== Tugas 1 ==
Menurut tulisan tentang perubahan di bawah, berapa lama Era Baru berlangsung?

== Teks Sumber ==
========

Thursday, April 20, 2006

Berubah

“Sebuah perubahan sangat diperlukan kalau kita ingin bergerak kedepan”. Benarkah ? kemana kita bergerak ? Dari dulu ketika kemerdekaan kita perjuangkan dengan jiwa dan raga , kita yakin kita ingin berubah. Era socialis pilihan kita untuk berubah. Akhirnya kita bosan menanti perubahan mimpi socialist. Era baru , harapan baru pun dijemput untuk menggantikan era lama. Ada koreksi tentang pilihan menjadi era baru menggantikan era lama. Tapi 32 tahun Era Baru berlangsung , kitapun merasa tidak pernah bergerak, apalagi berubah. Lantas perubahan apa yang kita inginkan sebenarnya ? Inilah Reformasi. Para pemikir cerdik pandai membayangkan keindahan hidup di Washinton atau di London menimbulkan inspirasi perlunya demokrasi.

========

== Catatan Hasil Ekstraksi ==
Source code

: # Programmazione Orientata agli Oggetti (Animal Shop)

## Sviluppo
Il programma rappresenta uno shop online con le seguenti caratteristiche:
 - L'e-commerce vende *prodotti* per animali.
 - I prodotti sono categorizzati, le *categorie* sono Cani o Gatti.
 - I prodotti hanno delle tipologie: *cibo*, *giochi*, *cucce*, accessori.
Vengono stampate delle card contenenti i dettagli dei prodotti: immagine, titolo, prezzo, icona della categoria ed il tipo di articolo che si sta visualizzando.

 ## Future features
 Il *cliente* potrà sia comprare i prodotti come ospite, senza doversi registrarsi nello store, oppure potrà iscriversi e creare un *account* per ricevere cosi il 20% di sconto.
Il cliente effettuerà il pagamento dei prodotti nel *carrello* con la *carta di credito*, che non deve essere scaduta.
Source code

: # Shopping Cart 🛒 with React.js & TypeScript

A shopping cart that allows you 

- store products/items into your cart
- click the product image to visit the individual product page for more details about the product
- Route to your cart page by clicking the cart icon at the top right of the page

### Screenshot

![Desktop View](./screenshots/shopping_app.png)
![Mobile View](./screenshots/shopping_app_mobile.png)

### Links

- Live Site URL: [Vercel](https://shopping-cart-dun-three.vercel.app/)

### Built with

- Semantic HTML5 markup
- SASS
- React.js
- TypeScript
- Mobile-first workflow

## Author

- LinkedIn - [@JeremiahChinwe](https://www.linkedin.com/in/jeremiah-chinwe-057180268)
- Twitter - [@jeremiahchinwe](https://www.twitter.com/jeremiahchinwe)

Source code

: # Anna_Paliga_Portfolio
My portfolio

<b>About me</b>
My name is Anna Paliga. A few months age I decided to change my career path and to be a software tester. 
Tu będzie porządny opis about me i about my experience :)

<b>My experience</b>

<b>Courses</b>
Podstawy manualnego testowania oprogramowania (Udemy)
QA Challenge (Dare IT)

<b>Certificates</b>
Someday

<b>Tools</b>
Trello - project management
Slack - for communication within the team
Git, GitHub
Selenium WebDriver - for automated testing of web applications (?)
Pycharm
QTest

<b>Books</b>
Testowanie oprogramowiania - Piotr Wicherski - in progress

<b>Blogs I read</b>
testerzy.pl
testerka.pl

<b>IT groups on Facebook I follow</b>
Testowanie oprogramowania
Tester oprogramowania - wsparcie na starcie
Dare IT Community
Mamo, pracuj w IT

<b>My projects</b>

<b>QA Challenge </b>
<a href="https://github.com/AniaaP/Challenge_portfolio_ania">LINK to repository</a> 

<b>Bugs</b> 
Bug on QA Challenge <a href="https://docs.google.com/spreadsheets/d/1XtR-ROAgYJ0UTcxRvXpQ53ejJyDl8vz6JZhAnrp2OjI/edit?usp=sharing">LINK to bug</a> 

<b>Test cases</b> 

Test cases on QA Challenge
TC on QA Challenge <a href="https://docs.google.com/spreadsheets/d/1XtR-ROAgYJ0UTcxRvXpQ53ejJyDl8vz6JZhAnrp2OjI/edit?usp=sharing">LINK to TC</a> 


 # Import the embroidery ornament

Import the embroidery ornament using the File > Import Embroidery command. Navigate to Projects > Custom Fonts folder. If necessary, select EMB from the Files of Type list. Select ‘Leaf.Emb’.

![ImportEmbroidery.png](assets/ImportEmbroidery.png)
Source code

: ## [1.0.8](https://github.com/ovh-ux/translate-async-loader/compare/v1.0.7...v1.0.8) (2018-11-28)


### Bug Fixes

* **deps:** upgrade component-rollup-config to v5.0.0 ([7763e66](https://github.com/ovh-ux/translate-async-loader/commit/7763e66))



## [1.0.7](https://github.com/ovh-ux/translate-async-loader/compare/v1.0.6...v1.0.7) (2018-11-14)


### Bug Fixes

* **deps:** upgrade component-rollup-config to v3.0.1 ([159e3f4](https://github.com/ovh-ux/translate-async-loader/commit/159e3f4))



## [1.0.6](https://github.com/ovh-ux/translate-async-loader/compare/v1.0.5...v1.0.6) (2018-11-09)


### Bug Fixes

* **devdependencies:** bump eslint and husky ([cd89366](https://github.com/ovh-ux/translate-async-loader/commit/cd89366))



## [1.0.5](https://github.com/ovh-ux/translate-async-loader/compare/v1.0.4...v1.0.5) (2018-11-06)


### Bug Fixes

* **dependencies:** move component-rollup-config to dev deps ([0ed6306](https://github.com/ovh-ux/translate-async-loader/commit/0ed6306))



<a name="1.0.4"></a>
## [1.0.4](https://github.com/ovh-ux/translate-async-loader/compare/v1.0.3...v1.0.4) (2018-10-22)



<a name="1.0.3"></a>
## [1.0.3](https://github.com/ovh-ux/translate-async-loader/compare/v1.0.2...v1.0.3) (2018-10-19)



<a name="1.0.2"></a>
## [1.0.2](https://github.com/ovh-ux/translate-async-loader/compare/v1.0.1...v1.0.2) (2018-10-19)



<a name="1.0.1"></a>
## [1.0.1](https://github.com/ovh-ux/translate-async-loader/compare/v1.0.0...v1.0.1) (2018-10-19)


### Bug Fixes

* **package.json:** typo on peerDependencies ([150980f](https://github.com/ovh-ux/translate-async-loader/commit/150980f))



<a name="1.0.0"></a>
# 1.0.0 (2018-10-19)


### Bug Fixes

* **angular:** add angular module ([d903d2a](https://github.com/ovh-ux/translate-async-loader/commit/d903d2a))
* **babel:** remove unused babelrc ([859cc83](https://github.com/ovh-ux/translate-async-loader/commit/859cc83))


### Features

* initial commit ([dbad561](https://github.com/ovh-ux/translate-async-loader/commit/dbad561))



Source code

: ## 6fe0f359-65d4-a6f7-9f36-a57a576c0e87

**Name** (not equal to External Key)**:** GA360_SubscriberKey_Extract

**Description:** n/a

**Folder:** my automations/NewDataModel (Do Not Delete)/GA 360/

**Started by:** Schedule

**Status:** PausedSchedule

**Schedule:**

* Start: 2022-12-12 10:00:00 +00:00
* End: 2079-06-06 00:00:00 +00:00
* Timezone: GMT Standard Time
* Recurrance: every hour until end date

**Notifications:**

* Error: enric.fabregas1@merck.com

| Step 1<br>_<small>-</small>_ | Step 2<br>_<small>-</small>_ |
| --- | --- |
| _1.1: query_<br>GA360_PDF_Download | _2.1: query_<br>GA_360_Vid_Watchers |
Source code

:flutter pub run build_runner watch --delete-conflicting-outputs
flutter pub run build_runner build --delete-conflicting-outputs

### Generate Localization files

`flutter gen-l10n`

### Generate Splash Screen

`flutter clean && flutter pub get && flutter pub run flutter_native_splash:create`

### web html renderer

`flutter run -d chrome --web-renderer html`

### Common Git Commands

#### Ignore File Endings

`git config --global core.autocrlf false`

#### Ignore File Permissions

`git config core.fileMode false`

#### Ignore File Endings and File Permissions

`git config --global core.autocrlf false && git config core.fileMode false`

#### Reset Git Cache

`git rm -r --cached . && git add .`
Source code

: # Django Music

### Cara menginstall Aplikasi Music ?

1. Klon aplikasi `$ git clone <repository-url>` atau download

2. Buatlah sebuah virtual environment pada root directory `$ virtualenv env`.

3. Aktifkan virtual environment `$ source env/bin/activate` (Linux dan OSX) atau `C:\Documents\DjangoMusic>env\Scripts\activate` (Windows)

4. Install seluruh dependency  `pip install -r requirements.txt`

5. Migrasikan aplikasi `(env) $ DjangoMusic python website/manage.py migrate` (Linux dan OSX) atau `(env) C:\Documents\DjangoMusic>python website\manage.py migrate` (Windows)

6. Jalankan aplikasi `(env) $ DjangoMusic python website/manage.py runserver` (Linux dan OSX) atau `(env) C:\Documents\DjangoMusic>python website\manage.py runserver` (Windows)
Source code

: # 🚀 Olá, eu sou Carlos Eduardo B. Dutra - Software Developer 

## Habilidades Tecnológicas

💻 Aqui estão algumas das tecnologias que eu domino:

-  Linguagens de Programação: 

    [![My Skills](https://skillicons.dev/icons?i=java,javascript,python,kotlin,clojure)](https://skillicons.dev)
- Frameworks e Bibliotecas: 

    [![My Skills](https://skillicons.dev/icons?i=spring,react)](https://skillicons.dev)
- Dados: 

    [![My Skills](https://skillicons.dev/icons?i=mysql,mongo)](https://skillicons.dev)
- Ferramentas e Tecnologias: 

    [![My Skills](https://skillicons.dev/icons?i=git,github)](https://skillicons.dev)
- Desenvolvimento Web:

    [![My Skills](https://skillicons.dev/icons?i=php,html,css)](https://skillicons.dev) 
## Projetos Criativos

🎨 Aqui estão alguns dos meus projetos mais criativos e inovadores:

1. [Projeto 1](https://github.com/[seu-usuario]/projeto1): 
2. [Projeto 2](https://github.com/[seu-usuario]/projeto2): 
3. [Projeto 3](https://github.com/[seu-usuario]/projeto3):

========

== Tugas 2 ==
Tuliskan kembali baris-baris dari catatan di atas, dimulai dari baris yang memuat "rm -r --cached" dan diakhiri dengan baris yang memuat "4. Install seluruh".

== Jawaban 1 ==
32 tahun.

== Jawaban 2 ==
`git rm -r --cached . && git add .`
Source code

: # Django Music

### Cara menginstall Aplikasi Music ?

1. Klon aplikasi `$ git clone <repository-url>` atau download

2. Buatlah sebuah virtual environment pada root directory `$ virtualenv env`.

3. Aktifkan virtual environment `$ source env/bin/activate` (Linux dan OSX) atau `C:\Documents\DjangoMusic>env\Scripts\activate` (Windows)

4. Install seluruh dependency  `pip install -r requirements.txt`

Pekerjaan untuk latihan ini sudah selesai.